Last week, I had a piece on secondary infertility published, and the comments did not turn out at all as I expected. The Motherlode had published a piece on secondary infertility several years ago, but it had been written by a woman who had two healthy children and was close to 40. I’ve heard a lot lately about younger women with secondary infertility, and I thought that was an important story to tell.

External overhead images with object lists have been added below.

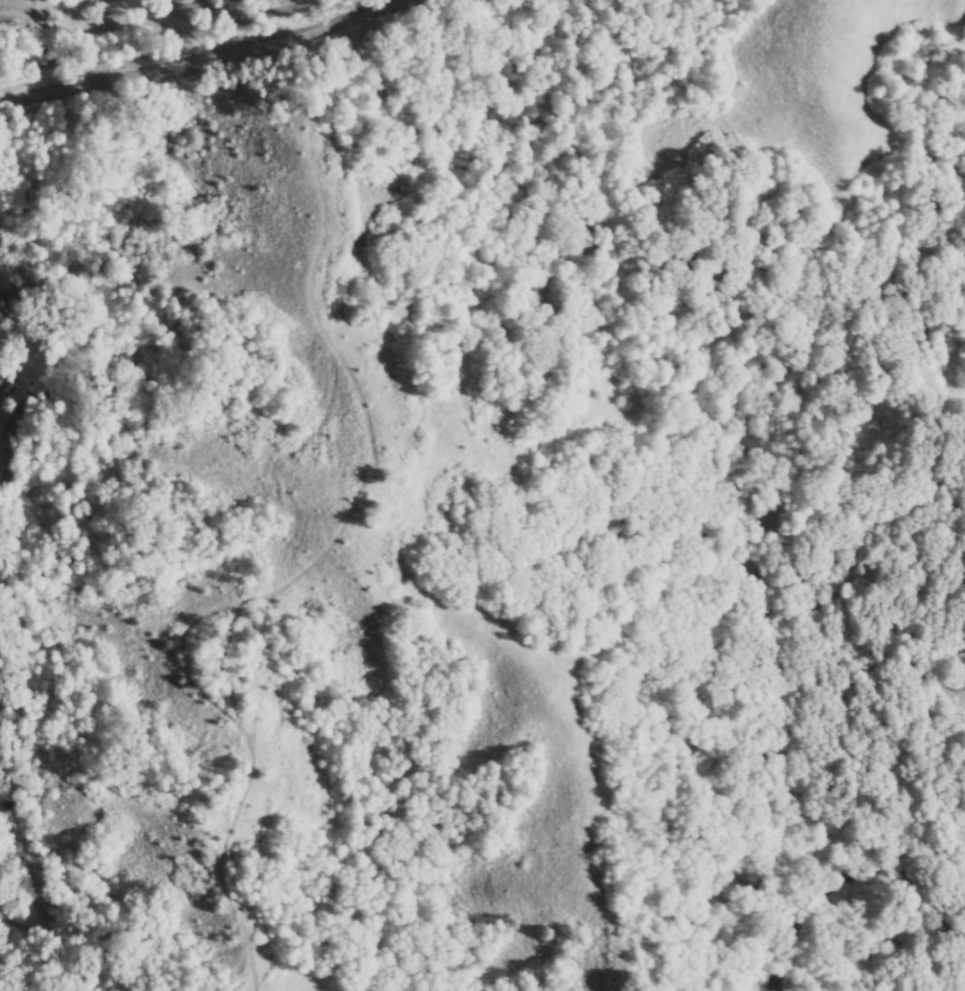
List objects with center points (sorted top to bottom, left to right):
road: (198, 59)
road: (555, 206)
park: (734, 522)
road: (886, 878)
road: (791, 965)

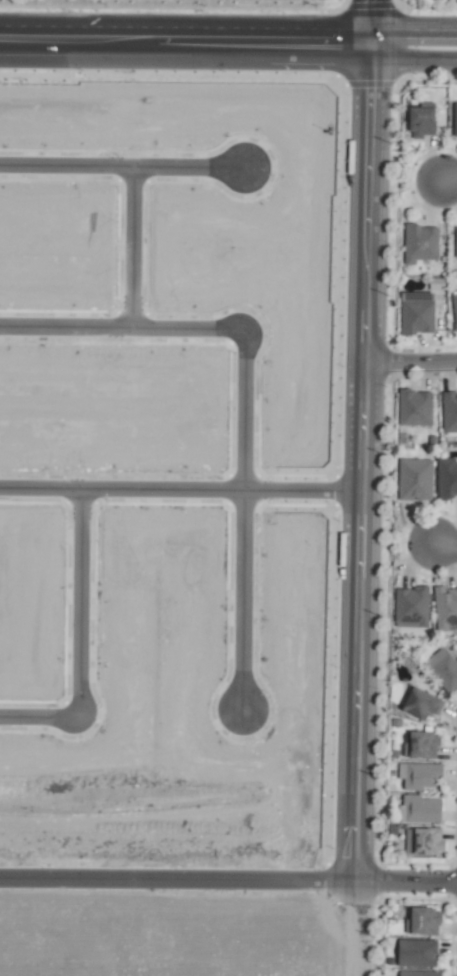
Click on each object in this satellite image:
road: (371, 15)
road: (186, 27)
road: (414, 31)
road: (377, 44)
road: (190, 54)
road: (419, 60)
building: (455, 120)
building: (423, 121)
road: (120, 167)
road: (449, 177)
building: (421, 243)
building: (456, 244)
road: (129, 248)
building: (455, 308)
building: (418, 313)
road: (65, 328)
road: (244, 352)
road: (418, 362)
building: (416, 408)
building: (450, 412)
road: (376, 469)
building: (447, 478)
building: (416, 480)
road: (187, 490)
road: (446, 549)
road: (240, 599)
road: (74, 604)
building: (445, 606)
building: (412, 607)
building: (443, 670)
building: (423, 704)
road: (36, 719)
building: (422, 746)
building: (420, 775)
building: (423, 810)
building: (425, 842)
road: (184, 880)
road: (413, 880)
building: (424, 922)
crop: (180, 933)
building: (418, 953)
building: (419, 973)

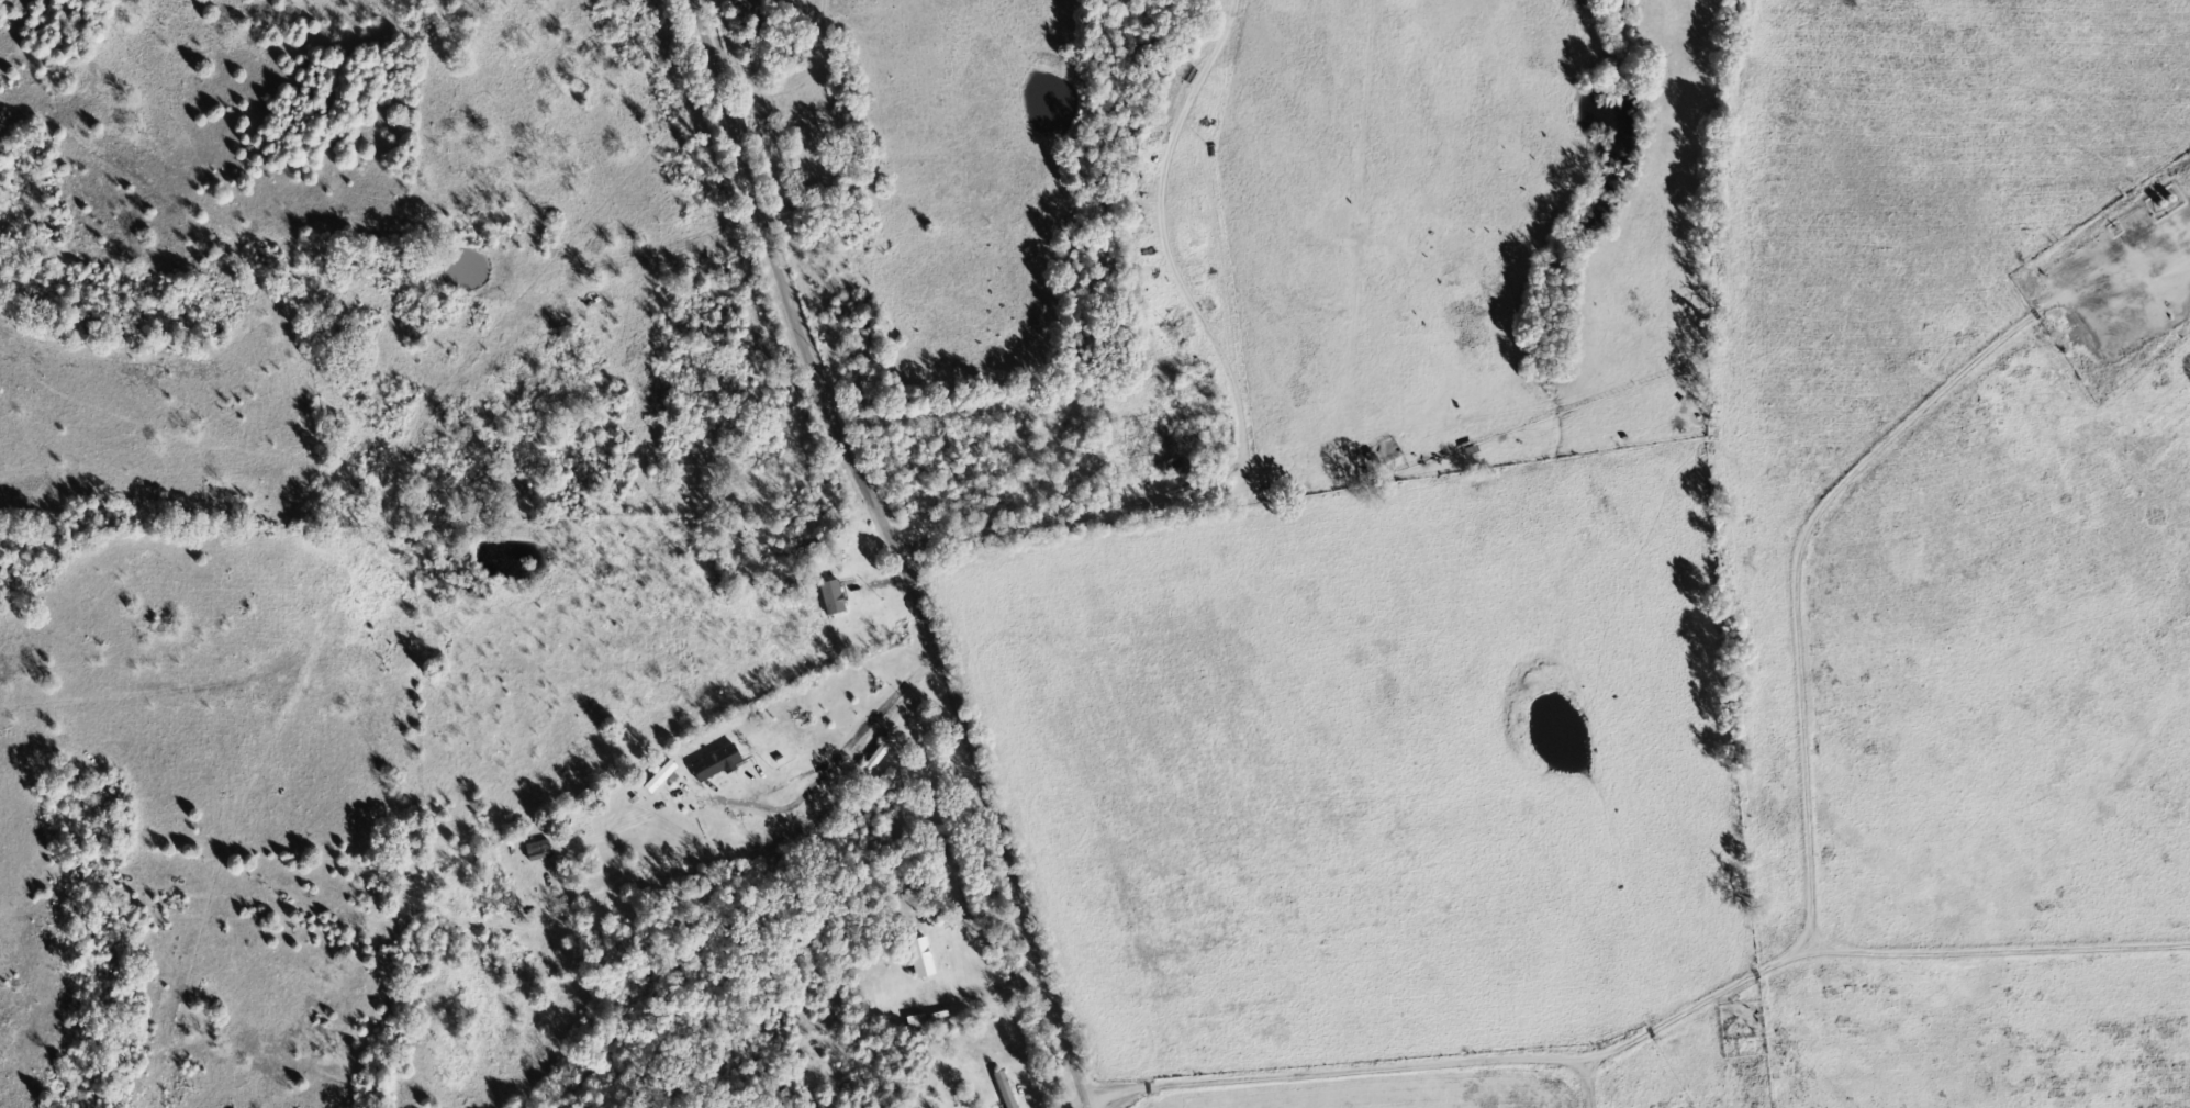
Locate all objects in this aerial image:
road: (1017, 524)
road: (920, 549)
building: (836, 598)
building: (722, 763)
road: (463, 773)
building: (664, 777)
building: (924, 959)
building: (1008, 1090)

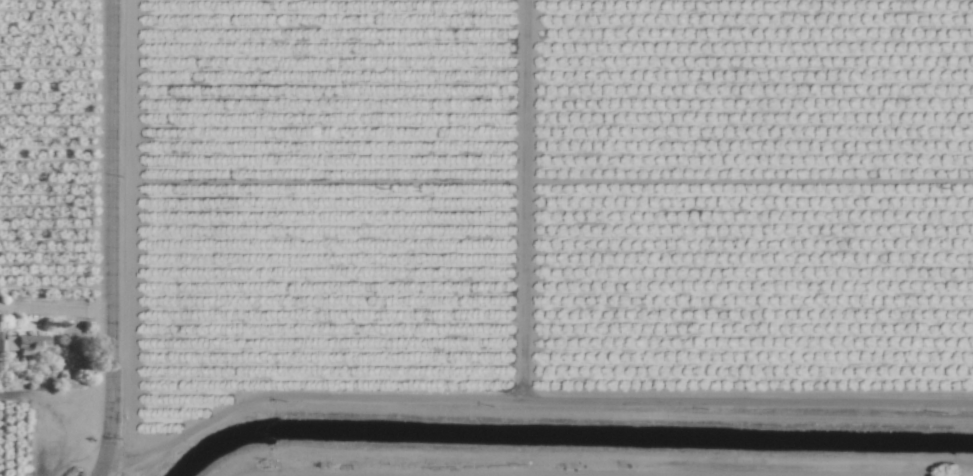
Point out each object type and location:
road: (114, 238)
road: (57, 309)
building: (24, 346)
road: (599, 463)
road: (929, 472)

I wrote the piece and sent it off in March, when Greg and I had been trying for 13 months. I was not yet pregnant, and I did not know when (or if) I would be pregnant again. I felt that it was important not to revise it later because infertility is nothing if not uncertain. When you’re in the middle of it, you don’t know whether that is the month you will get pregnant. Every month comes with that hope, and then, so often at the end, disappointment.
Also, I am only pregnant. I’m grateful, very much so. But I’ve been pregnant three times before.
I guess all that I wanted to say is that I feel badly about some of the reactions. I am sorry that women going through infertility will read that article and see comments about how they must be bad people. I had hoped to spark a discussion about medical care and about the need for women to trust their own feelings in the face of doubt.
I try my best to surround myself with supportive, loving people, and to act that way toward others. I suppose sometimes I forget how even a cupful of negativity seems to spoil an ocean of goodness.